## Exercise details
In the mailing-list post about pg_restore below, list every command-line option written with two leading hyphens.

## Extract to read
________________________________________

[WIP PATCH v2] Implement "pg_restore --data-only --clean" as a way to skip WAL

From: Dimitrios Apostolou <jimis(at)gmx(dot)net>
To: pgsql-hackers(at)lists(dot)postgresql(dot)org
Subject: [WIP PATCH v2] Implement "pg_restore --data-only --clean" as a way to skip WAL
Date: 2025-06-10 00:26:28
Message-ID: c61263f2-7472-5dd8-703d-01e683421f61@gmx.net
Views: Raw Message | Whole Thread | Download mbox | Resend email
Thread:
Lists: pgsql-hackers

On Mon, 14 Apr 2025, Dimitrios Apostolou wrote:

> Hello list,
>
> I implemented --clean support for --data-only, in order to avoid logging to
> the WAL while populating the database. The attached patch issues a TRUNCATE
> before COPY on each worker process, and provides a significant speed
> advantage if the cluster is configure with wal_level=minimal.
>
> It also provides a safer way to load the database, as avoiding WAL logging
> also avoids potential and painful ENOSPACE on the WAL partition as I
> experienced in [1]. In other words it makes things much better for my use
> case.
>
> [1] https://www.postgresql.org/message-id/flat/076464ad-3d70-dd25-9e8f-e84f27decfba%40gmx.net
>

Rebased and attached v2 of the patch.

It needed some adjustments for the new flags --with-schema and
--with-data.

I have used this patch several times to pg_restore terabytes of tables
without logging through the WAL, and it performs great.

> But it has some rough edges. I would appreciate guidance and feedback.

________________________________________

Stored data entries
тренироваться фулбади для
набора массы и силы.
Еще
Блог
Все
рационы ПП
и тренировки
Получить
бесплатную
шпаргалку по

________________________________________

## Written solution
--data-only
--clean
--with-schema
--with-data